Digital Libraries and Education
What are digital libraries?
Digital libraries are composed of books and publications in a digital format. Every piece is stored as an electronic file that can be accessed over computers. Digital libraries are thus much more compact and easier to navigate than their brick and mortar counterparts. One of the most well known examples of a digital library is Project Gutenberg which includes copies of many of the most renowned classic texts of the English language. Google Book Search is also effectively a digital library since it allows us to access many contemporary books in a digital form. The trend toward digital libraries and education has been driven primarily by cost considerations. It is much cheaper to store and distribute educational content in digital form then as hard copies. The digital systems also facilitate easy search and copying of relevant material. Digital libraries can thus save a lot of time for academics who are looking to research questions by surveying large quantities of material. Digital libraries do not need to be staffed by help desks and librarians and this brings added cost savings. The accessibility of such databases all over the world means digital libraries can reduce the educational divide by making such resources more universally accessible.

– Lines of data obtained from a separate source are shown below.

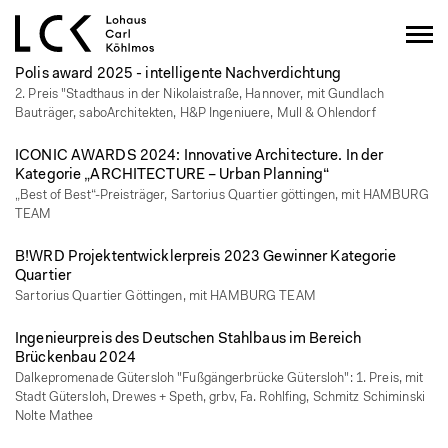
Polis award 2025 - intelligente Nachverdichtung
2. Preis "Stadthaus in der Nikolaistraße, Hannover, mit Gundlach
Bauträger, saboArchitekten, H&P Ingeniuere, Mull & Ohlendorf
ICONIC AWARDS 2024: Innova­tive Archi­tec­ture. In der
Kategorie „ARCHITECTURE – Urban Planning“
„Best of Best“-Preisträger, Sartorius Quartier göttingen, mit HAMBURG
TEAM
B!WRD Projekt­ent­wick­ler­preis 2023 Gewinner Kategorie
Quartier
Sartorius Quartier Göttingen, mit HAMBURG TEAM
Ingenieurpreis des Deutschen Stahlbaus im Bereich
Brückenbau 2024
Dalkepromenade Gütersloh "Fußgängerbrücke Gütersloh": 1. Preis, mit
Stadt Gütersloh, Drewes + Speth, grbv, Fa. Rohlfing, Schmitz Schiminski
Nolte Mathee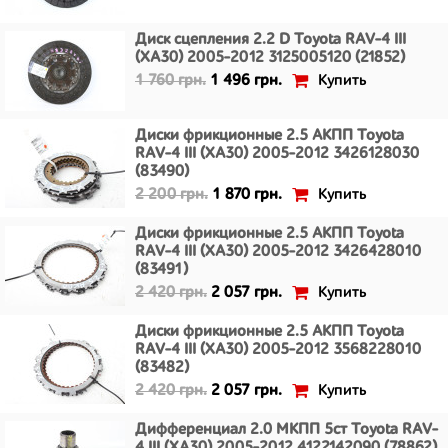
Диск сцепления 2.2 D Toyota RAV-4 III
(XA30) 2005-2012 3125005120 (21852)
Купить
1 760 грн.
1 496 грн.
Диски фрикционные 2.5 АКПП Toyota
RAV-4 III (XA30) 2005-2012 3426128030
(83490)
Купить
2 200 грн.
1 870 грн.
Диски фрикционные 2.5 АКПП Toyota
RAV-4 III (XA30) 2005-2012 3426428010
(83491)
Купить
2 420 грн.
2 057 грн.
Диски фрикционные 2.5 АКПП Toyota
RAV-4 III (XA30) 2005-2012 3568228010
(83482)
Купить
2 420 грн.
2 057 грн.
Дифференциал 2.0 МКПП 5ст Toyota RAV-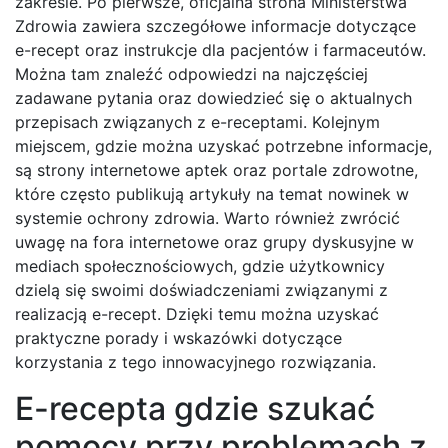
zakresie. Po pierwsze, oficjalna strona Ministerstwa
Zdrowia zawiera szczegółowe informacje dotyczące
e-recept oraz instrukcje dla pacjentów i farmaceutów.
Można tam znaleźć odpowiedzi na najczęściej
zadawane pytania oraz dowiedzieć się o aktualnych
przepisach związanych z e-receptami. Kolejnym
miejscem, gdzie można uzyskać potrzebne informacje,
są strony internetowe aptek oraz portale zdrowotne,
które często publikują artykuły na temat nowinek w
systemie ochrony zdrowia. Warto również zwrócić
uwagę na fora internetowe oraz grupy dyskusyjne w
mediach społecznościowych, gdzie użytkownicy
dzielą się swoimi doświadczeniami związanymi z
realizacją e-recept. Dzięki temu można uzyskać
praktyczne porady i wskazówki dotyczące
korzystania z tego innowacyjnego rozwiązania.
E-recepta gdzie szukać
pomocy przy problemach z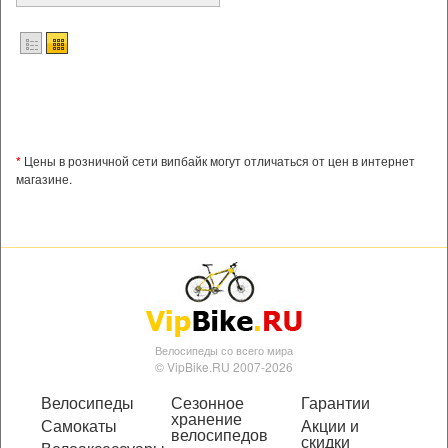
*
Цены в розничной сети випбайк могут отличаться от цен в интернет
магазине.
Велосипеды со всего мира
© VipBike.RU 2007-2026
Велосипеды
Сезонное
Гарантии
хранение
Самокаты
Акции и
велосипедов
скидки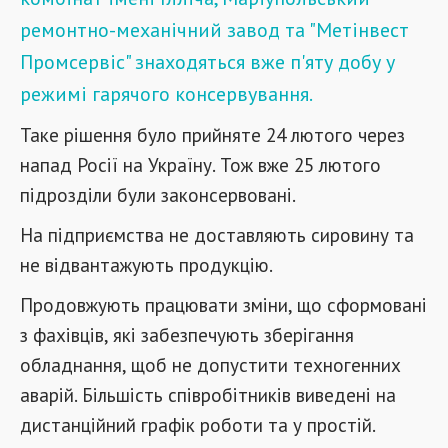
ремонтно-механічний завод та "Метінвест
Промсервіс" знаходяться вже п'яту добу у
режимі гарячого консервування.
Таке рішення було прийняте 24 лютого через
напад Росії на Україну. Тож вже 25 лютого
підрозділи були законсервовані.
На підприємства не доставляють сировину та
не відвантажують продукцію.
Продовжують працювати зміни, що сформовані
з фахівців, які забезпечують зберігання
обладнання, щоб не допустити техногенних
аварій. Більшість співробітників виведені на
дистанційний графік роботи та у простій.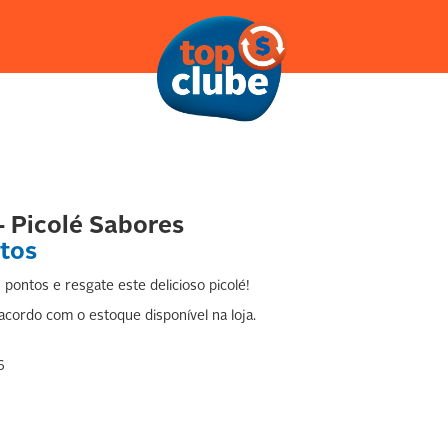
- Picolé Sabores
tos
pontos e resgate este delicioso picolé!
cordo com o estoque disponível na loja.
6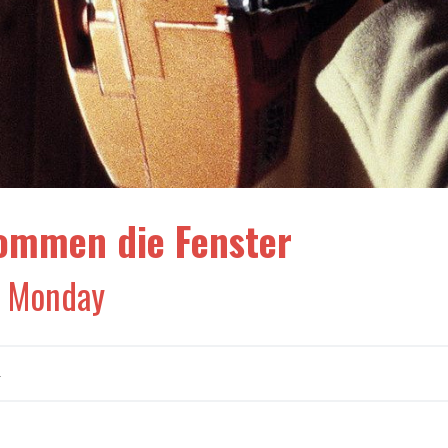
ommen die Fenster
 Monday
a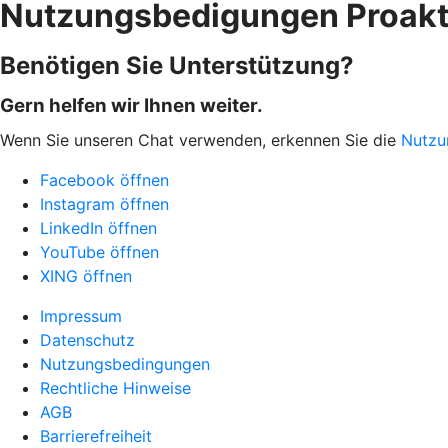
Nutzungsbedigungen Proakt
Benötigen Sie Unterstützung?
Gern helfen wir Ihnen weiter.
Wenn Sie unseren Chat verwenden, erkennen Sie die
Nutzu
Facebook öffnen
Instagram öffnen
LinkedIn öffnen
YouTube öffnen
XING öffnen
Impressum
Datenschutz
Nutzungsbedingungen
Rechtliche Hinweise
AGB
Barrierefreiheit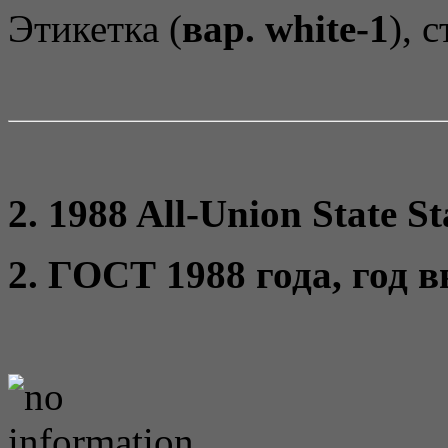
Этикетка (
вар. white-1
), 
2. 1988 All-Union State S
2. ГОСТ 1988 года, год 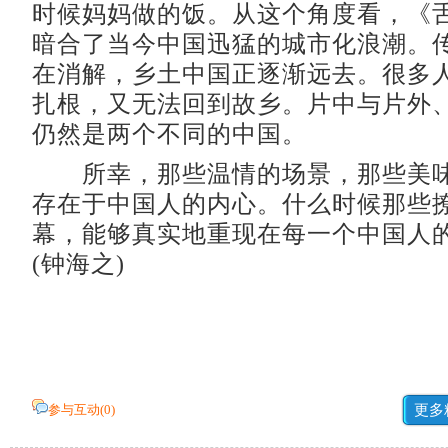
时候妈妈做的饭。从这个角度看，《
暗合了当今中国迅猛的城市化浪潮。
在消解，乡土中国正逐渐远去。很多
扎根，又无法回到故乡。片中与片外
仍然是两个不同的中国。
所幸，那些温情的场景，那些美味
存在于中国人的内心。什么时候那些
幕，能够真实地重现在每一个中国人
(钟海之)
参与互动(
0
)
更多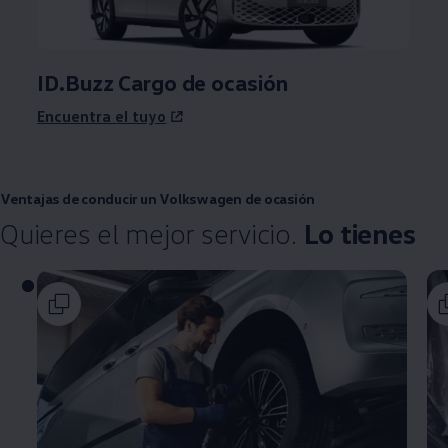
ID.Buzz Cargo de ocasión
Encuentra el tuyo
Ventajas de conducir un
Volkswagen
de ocasión
Quieres el mejor servicio.
Lo tienes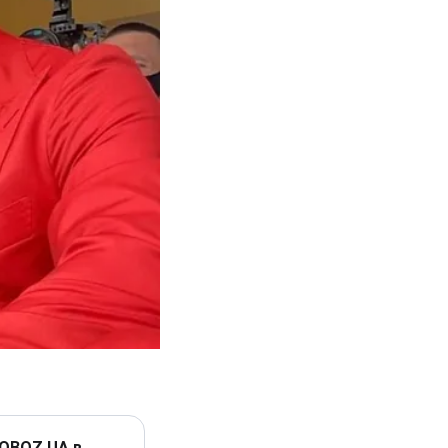
 OBOZ.UA в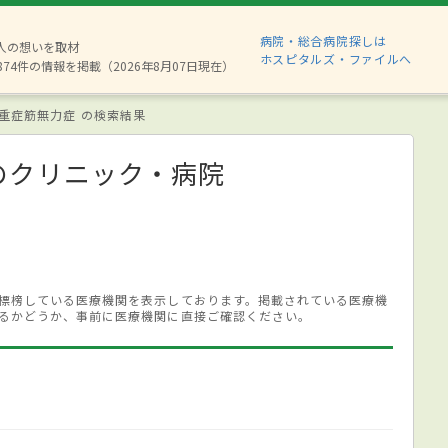
病院・総合病院探しは
6人の想いを取材
ホスピタルズ・ファイルへ
874件の情報を掲載（2026年8月07日現在）
重症筋無力症 の検索結果
のクリニック・病院
標榜している医療機関を表示しております。掲載されている医療機
るかどうか、事前に医療機関に直接ご確認ください。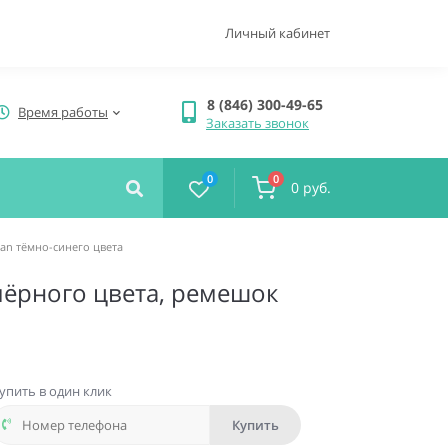
Личный кабинет
8 (846) 300-49-65
Время работы
Заказать звонок
0
0
0 руб.
cean тёмно-синего цвета
м чёрного цвета, ремешок
упить в один клик
Купить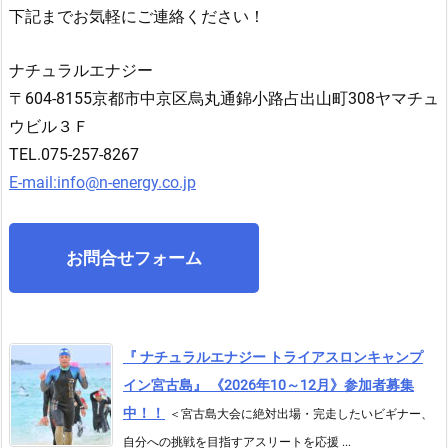
下記までお気軽にご連絡ください！
ナチュラルエナジー
〒604-8155京都市中京区烏丸通錦小路占出山町308ヤマチュ
ウビル３Ｆ
TEL.075-257-8267
E-mail:info@n-energy.co.jp
お問合せフォーム
『 ナチュラルエナジー トライアスロンキャンプ
イン宮古島』 《2026年10～12月》参加者募集
中！！
＜宮古島大会に絶対出場・完走したいビギナー、
自分への挑戦を目指すアスリートを応援 ...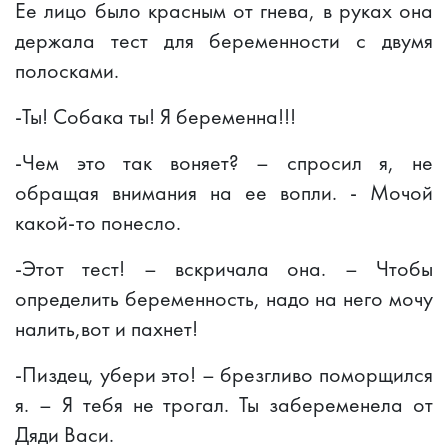
Ее лицо было красным от гнева, в руках она
держала тест для беременности с двумя
полосками.
-Ты! Собака ты! Я беременна!!!
-Чем это так воняет? – спросил я, не
обращая внимания на ее вопли. - Мочой
какой-то понесло.
-Этот тест! – вскричала она. – Чтобы
определить беременность, надо на него мочу
налить,вот и пахнет!
-Пиздец, убери это! – брезгливо поморщился
я. – Я тебя не трогал. Ты забеременела от
Дяди Васи.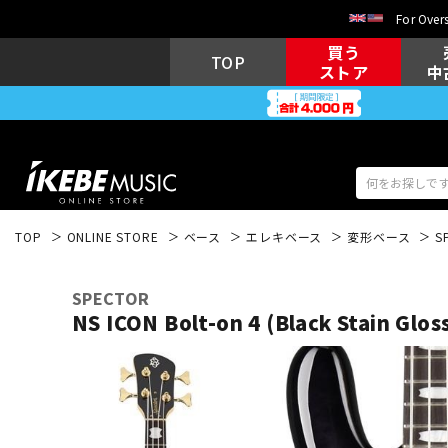
For Overs
買う
TOP
ストア
中
TOP
ONLINE STORE
ベース
エレキベース
変形ベース
S
アコギ/エレ
エレキギター
アコ
SPECTOR
NS ICON Bolt-on 4 (Black Stain Glos
キーボード
電子ピアノ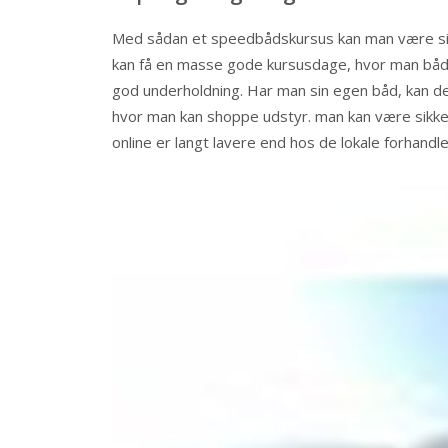
Med sådan et speedbådskursus kan man være sikk
kan få en masse gode kursusdage, hvor man både
god underholdning. Har man sin egen båd, kan de
hvor man kan shoppe udstyr. man kan være sikker p
online er langt lavere end hos de lokale forhandle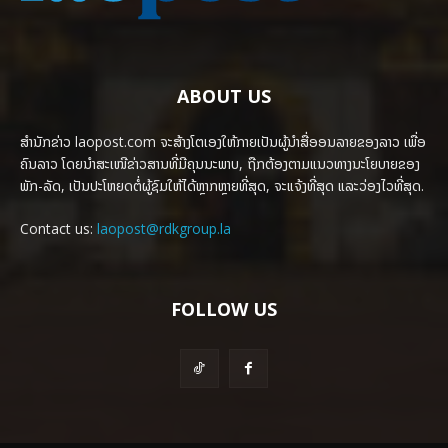
ABOUT US
ສຳນັກຂ່າວ laopost.com ຈະສ້າງໂຕເອງໃຫ້ກາຍເປັນຜູ້ນຳສື່ອອນລາຍຂອງລາວ ເພື່ອ
ຄົນລາວ ໂດຍນຳສະເໜີຂ່າວສານທີ່ມີຄຸນນະພາບ, ຖືກຕ້ອງຕາມແນວທາງນະໂຍບາຍຂອງ
ພັກ-ລັດ, ເປັນປະໂຫຍດຕໍ່ຜູ້ຊົມໃຫ້ໄດ້ຫຼາກຫຼາຍທີ່ສຸດ, ຈະແຈ້ງທີ່ສຸດ ແລະວ່ອງໄວທີ່ສຸດ.
Contact us:
laopost@rdkgroup.la
FOLLOW US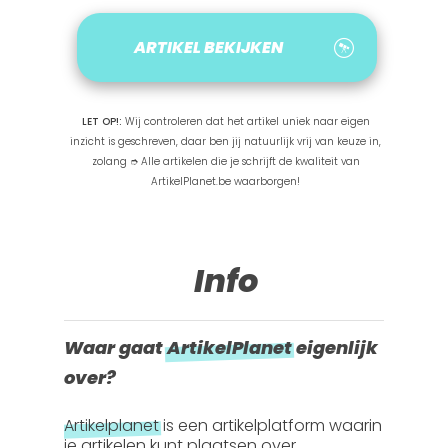
ARTIKEL BEKIJKEN
LET OP!:
Wij controleren dat het artikel uniek naar eigen
inzicht is geschreven, daar ben jij natuurlijk vrij van keuze in,
zolang ➮ Alle artikelen die je schrijft de kwaliteit van
ArtikelPlanet.be waarborgen!
Info
Waar gaat
ArtikelPlanet
eigenlijk
over?
Artikelplanet
is een artikelplatform waarin
je artikelen kunt plaatsen over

What is the curriculum on digital libraries?
The National Science foundation sponsored the development of a unified curriculum on digital library education. This curriculum specifies how to identify and tag texts in a digital format. It also outlines best practices in digital formats, developing redundancy within electronic systems and designing interfaces to be user friendly. It is this very curriculum that is offered as a course titled digital libraries and education. Students enrolled in this course learn about the intricacies of setting up and managing a digital library.
Career options after studying digital libraries and education
There is growing demand for professionals trained in the science of digital libraries. Technology giants like Amazon and Google have a strong focus on compiling and distributing digital content to consumers. As more content goes online, there is greater demand for people who understand how to categorize books, journals and periodicals in an electronic format. Employers are looking for people with the right mix of technical skills to set up the system and understanding of consumer behavior to make the interfaces as user-friendly as possible.
Challenges of digital libraries
That is not to say that digital libraries are not without their problems. At this point, the systems for categorizing and tagging digital books are not standardized. One of the purposes of the curriculum defined by the National Science Foundation was to facilitate this process. But those studying digital libraries are currently trained in the various acceptable formats so are prepared for all possibilities. Many digital libraries have also encountered regulatory and legal concerns. Google has been targeted by book publishers for digitizing content that is copyrighted. There is no clear legislation on these matters and those who study digital libraries and education are thus prepared for the ambiguities that may arise over these issues.